When she was alone, Amaka pulled it out. She remembered what the voice at the door said — _1973_.

Pages yellowed. Brittle. Smelled like the library basement.

She turned to _Page 6: Head Girl’s Address_... and her hand froze.

A black-and-white photo. Six girls. Prefects. And there, second from the left…

_Same face. Same eyes. Same thin scar cutting through the left eyebrow._

Kemi.

Her own roommate Kemi.

But the name under it wasn’t Kemi Adewale. It was _Kemi Bankole_.

1973.

That’s when Amaka started shaking. Because now she had a reason to.

Her eyes dropped to the bottom of the page. _Contact the Head Girl, Folake Ajayi, for alumni matters: 0803-XXX-1973._

A landline converted to GSM. The number was still complete.

Amaka copied it into her Nokia torch, heart hammering. If Kemi Bankole died in 1973… who was sleeping on the bottom bunk?

*Room 8, That Evening*

They’d finished cleaning. The air was too normal. That made it worse.

Amaka cleared her throat. “Kemi… you be only child, abi?”

Kemi looked up from her devotionals. Scar catching the light. “Yes nau. Why?”

“No reason. Just… you no get sister? Cousin wey resemble you well-well?”

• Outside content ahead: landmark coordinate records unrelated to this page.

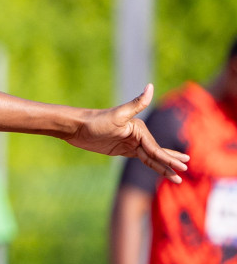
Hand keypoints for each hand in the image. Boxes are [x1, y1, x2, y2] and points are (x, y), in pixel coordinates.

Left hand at [67, 84, 188, 180]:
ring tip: (177, 177)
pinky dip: (152, 165)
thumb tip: (150, 86)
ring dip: (163, 166)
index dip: (168, 158)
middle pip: (157, 152)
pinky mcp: (123, 149)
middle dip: (171, 162)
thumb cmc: (95, 121)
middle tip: (186, 171)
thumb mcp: (117, 114)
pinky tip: (161, 168)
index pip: (155, 148)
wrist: (76, 127)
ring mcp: (131, 143)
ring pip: (151, 157)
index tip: (182, 166)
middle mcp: (138, 135)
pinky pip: (141, 159)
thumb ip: (137, 103)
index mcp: (139, 128)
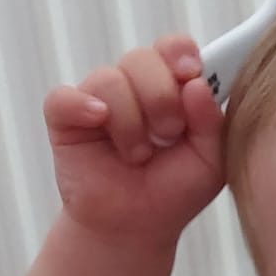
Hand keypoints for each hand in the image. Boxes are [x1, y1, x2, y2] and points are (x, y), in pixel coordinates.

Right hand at [42, 35, 224, 243]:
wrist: (136, 227)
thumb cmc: (174, 191)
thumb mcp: (211, 161)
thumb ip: (212, 122)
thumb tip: (195, 84)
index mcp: (171, 88)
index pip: (172, 48)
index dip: (180, 54)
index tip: (191, 74)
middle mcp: (133, 88)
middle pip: (141, 58)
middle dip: (161, 98)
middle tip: (167, 136)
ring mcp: (97, 101)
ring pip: (108, 79)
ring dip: (130, 122)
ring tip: (138, 155)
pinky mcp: (66, 121)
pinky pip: (63, 97)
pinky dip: (81, 106)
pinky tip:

Kemi laughed. “If I get twin wey fine like me, I for don post am for TikTok. I’m the only one.”

Amaka’s blood ran cold. She gripped the phone in her skirt.

That night, after lights out, Amaka took a deep breath and pressed send on the text she’d typed to the number from 1973:

_Good evening ma. I saw your contact in a St. Monica’s magazine. I’m in the same school now and I’m also a prefect. I’m creating some content on our school history and I’ve met some of the 1973 prefects already. You are the only prefect I haven’t met. Can we meet up in an outdoor space for a content please?? Just choose a location. Thank you._

Her phone buzzed almost immediately. One new message. Unknown number.

_I will get back to you._

Amaka’s breath caught. She looked up.

Because from Kemi’s bunk, even though Kemi’s breathing was deep and even like she was asleep…

Amaka heard typing too.

_Click… clack… click… clack…_

The same sound as the heel the night before.